START Document text

Adherens junctions are located more basally than TJs. Epithelial cadherin (E-cadherin) creates intercellular interactions. Together, these junction proteins function to limit intercellular passage of fluid and protect the underlying tissue from exposure to noxious and allergenic stimuli (London and Ramanathan, 2017). Epithelial cell communication is mediated via Gap junction channels, which are formed by connexin proteins enabling cell communication (Kim et al., 2016). Expression of connexins have been demonstrated to be increased in CRS compared to controls (Kim et al., 2016). Hence, epithelial barrier dysfunction may contribute to AR and CRS through allowing increased passage of antigens and exposure of underlying tissue to these stimuli (Toppila-Salmi et al., 2015; London and Ramanathan, 2017).

END Document text
START Data section

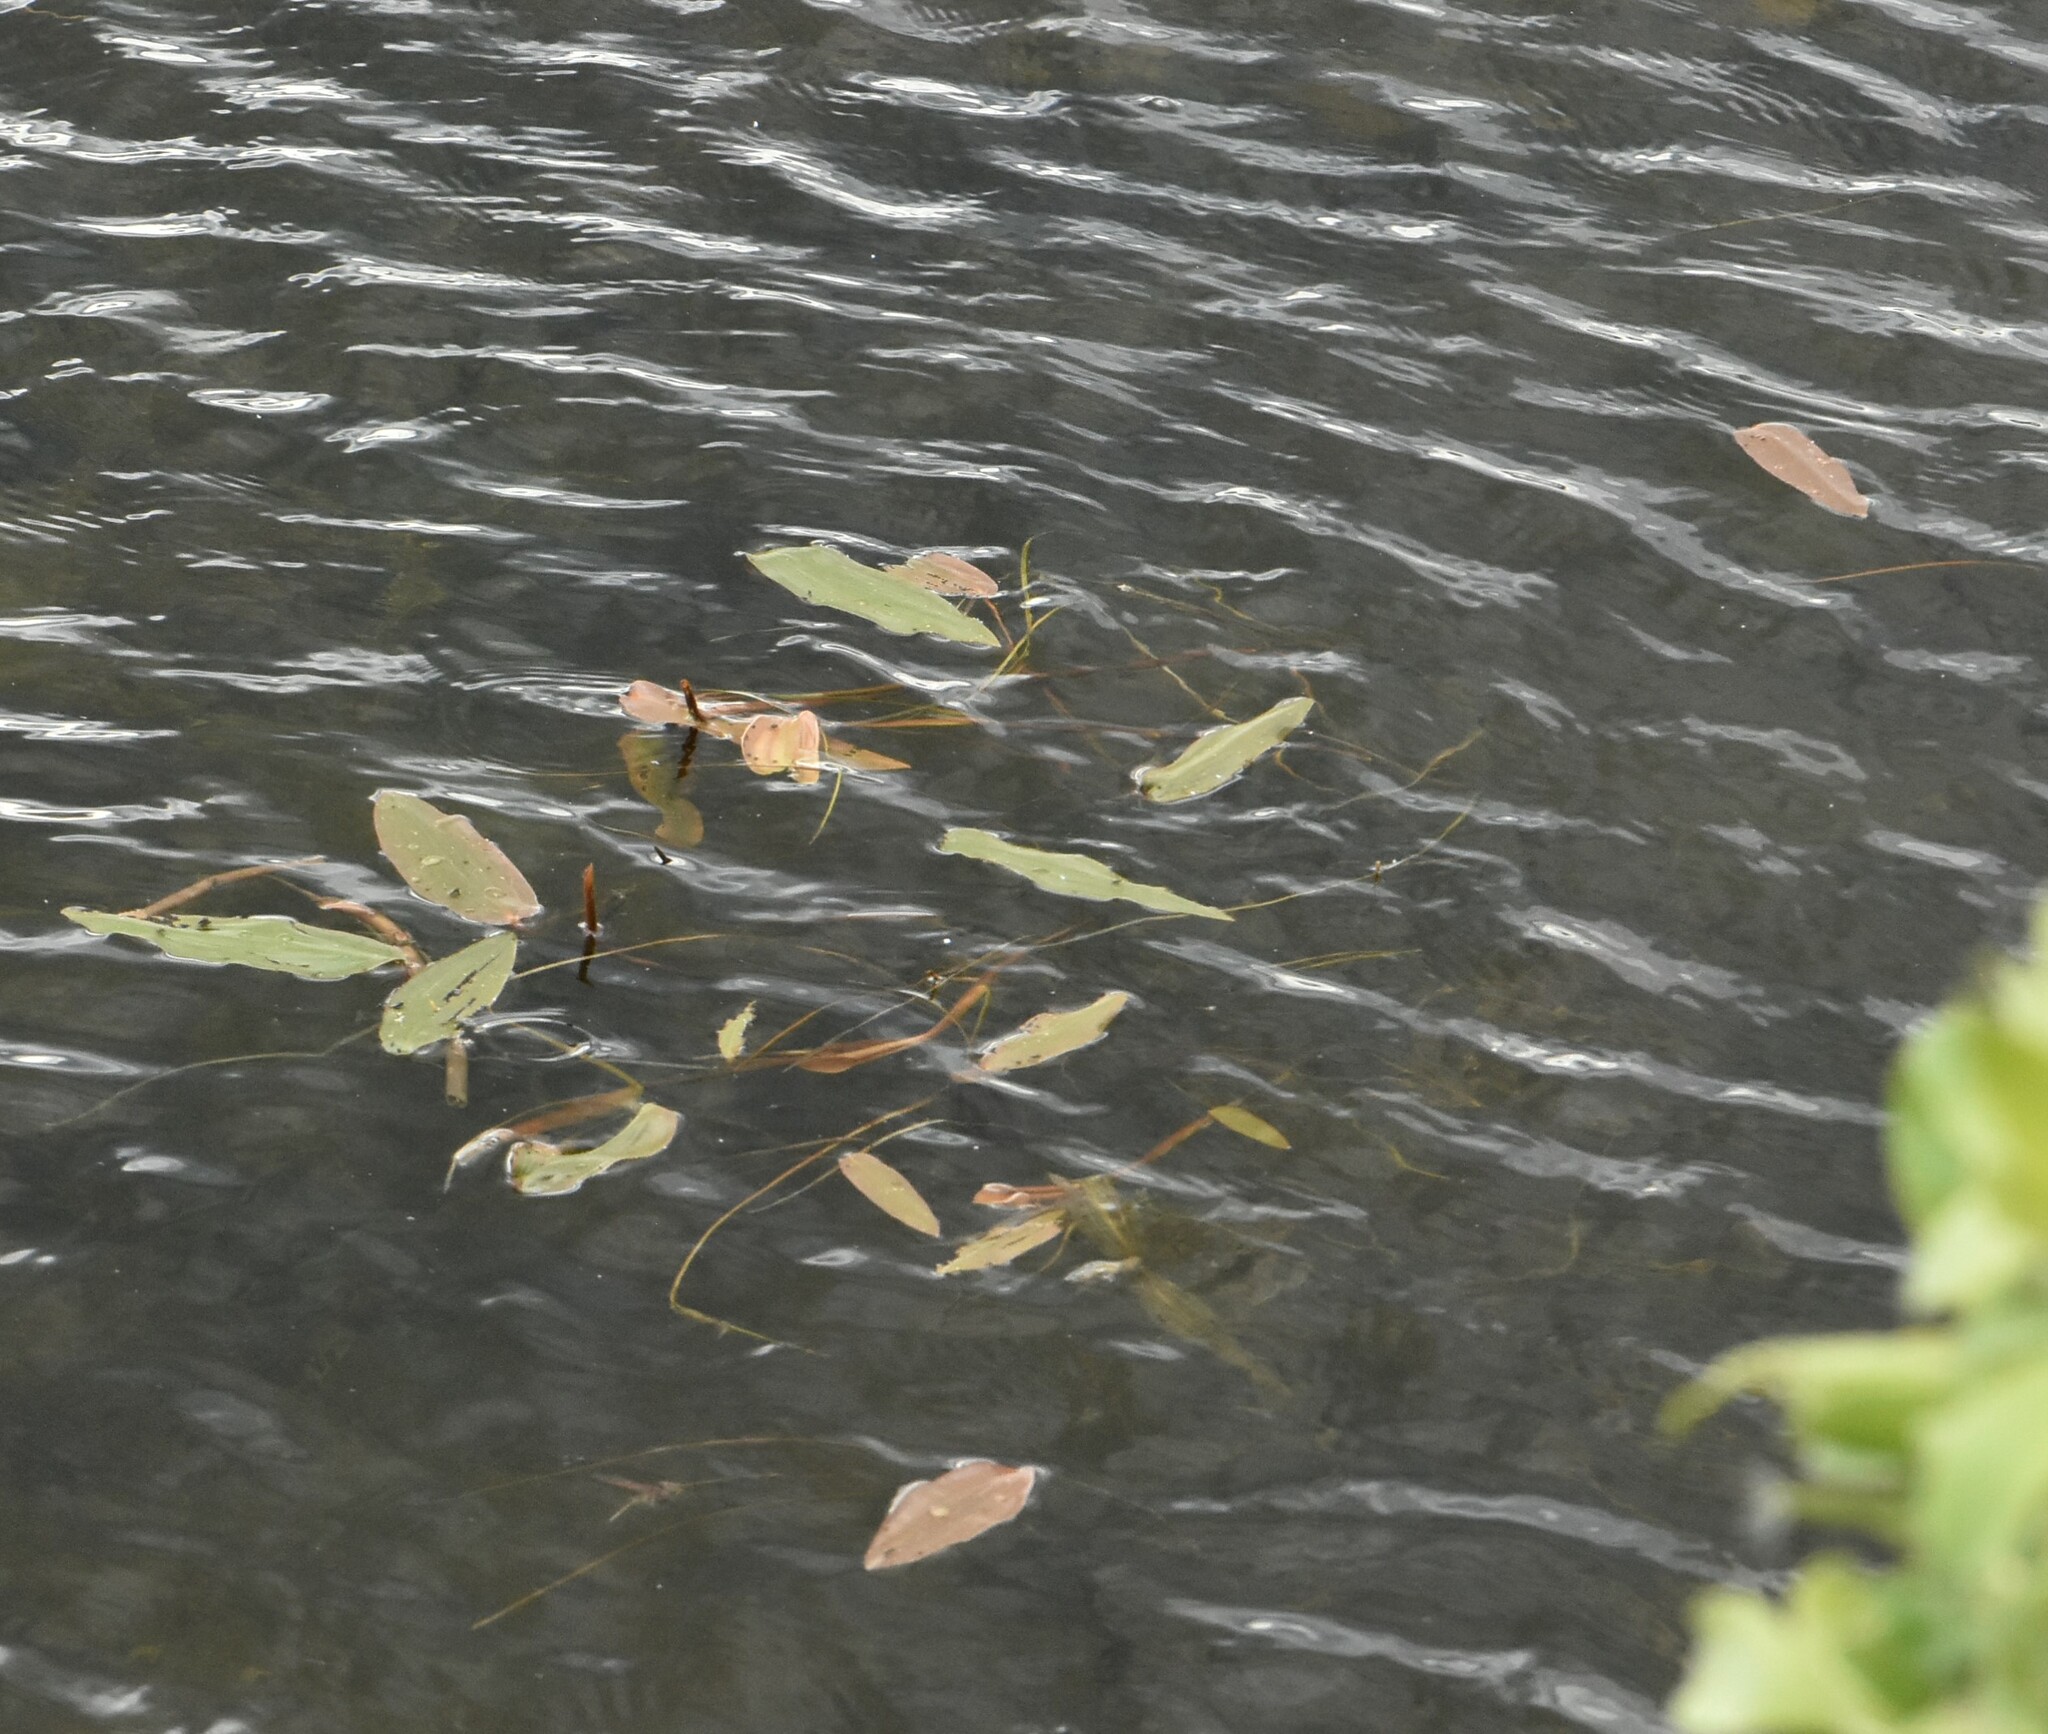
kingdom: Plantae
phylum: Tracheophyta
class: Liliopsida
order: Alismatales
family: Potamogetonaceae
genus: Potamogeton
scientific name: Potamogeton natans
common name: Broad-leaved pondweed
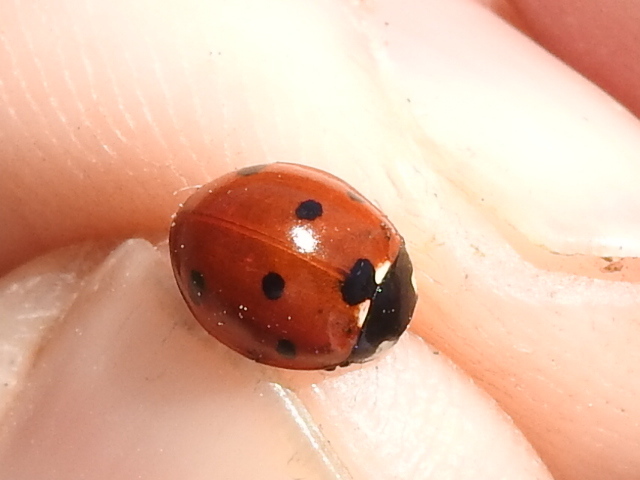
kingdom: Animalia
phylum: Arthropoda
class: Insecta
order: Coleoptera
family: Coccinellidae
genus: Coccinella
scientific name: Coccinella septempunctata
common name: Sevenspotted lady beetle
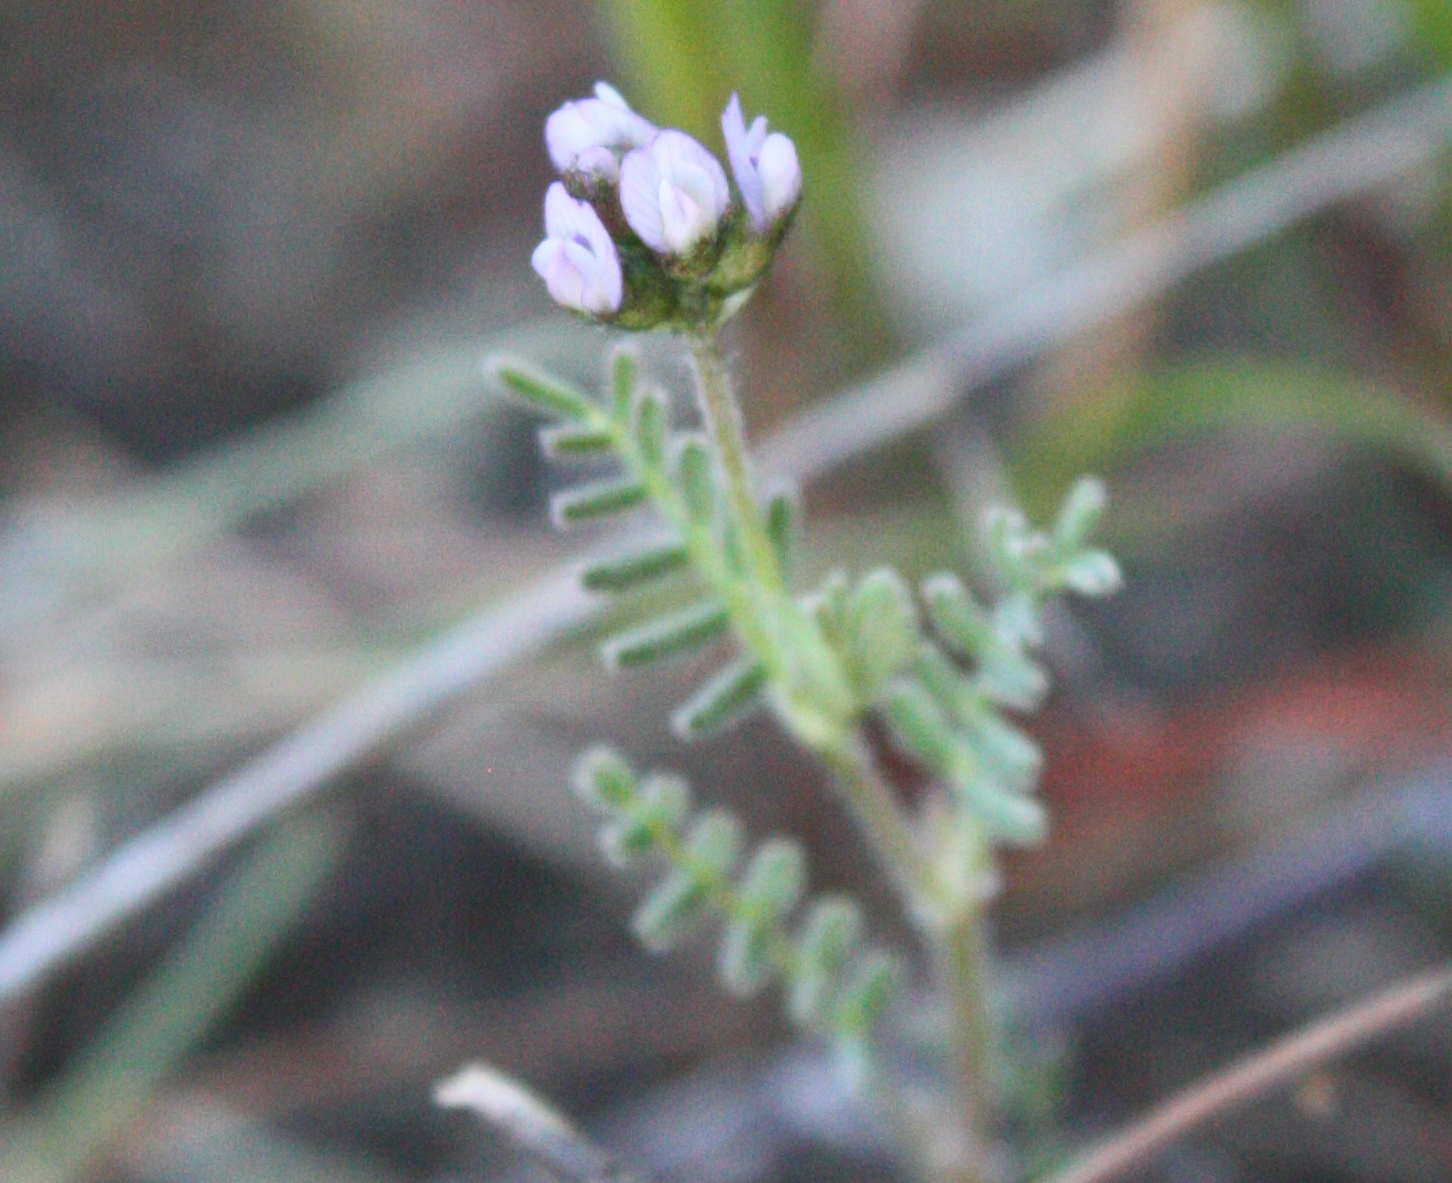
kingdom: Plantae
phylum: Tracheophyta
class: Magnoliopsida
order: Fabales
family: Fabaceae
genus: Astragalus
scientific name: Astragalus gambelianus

END Data section

Brief A ::
Repeat the passage on epithelial junctions word for word, beginning at "Adherens junctions are" and stopping after "2015; London and Ramanathan, 2017).".
Brief B ::
List every distinct source cited in the passage on epithelial junctions, giving each one only once, with its author names and year as shown.

Written answer A ::
Adherens junctions are located more basally than TJs. Epithelial cadherin (E-cadherin) creates intercellular interactions. Together, these junction proteins function to limit intercellular passage of fluid and protect the underlying tissue from exposure to noxious and allergenic stimuli (London and Ramanathan, 2017). Epithelial cell communication is mediated via Gap junction channels, which are formed by connexin proteins enabling cell communication (Kim et al., 2016). Expression of connexins have been demonstrated to be increased in CRS compared to controls (Kim et al., 2016). Hence, epithelial barrier dysfunction may contribute to AR and CRS through allowing increased passage of antigens and exposure of underlying tissue to these stimuli (Toppila-Salmi et al., 2015; London and Ramanathan, 2017).

Written answer B ::
London and Ramanathan, 2017
Kim et al., 2016
Toppila-Salmi et al., 2015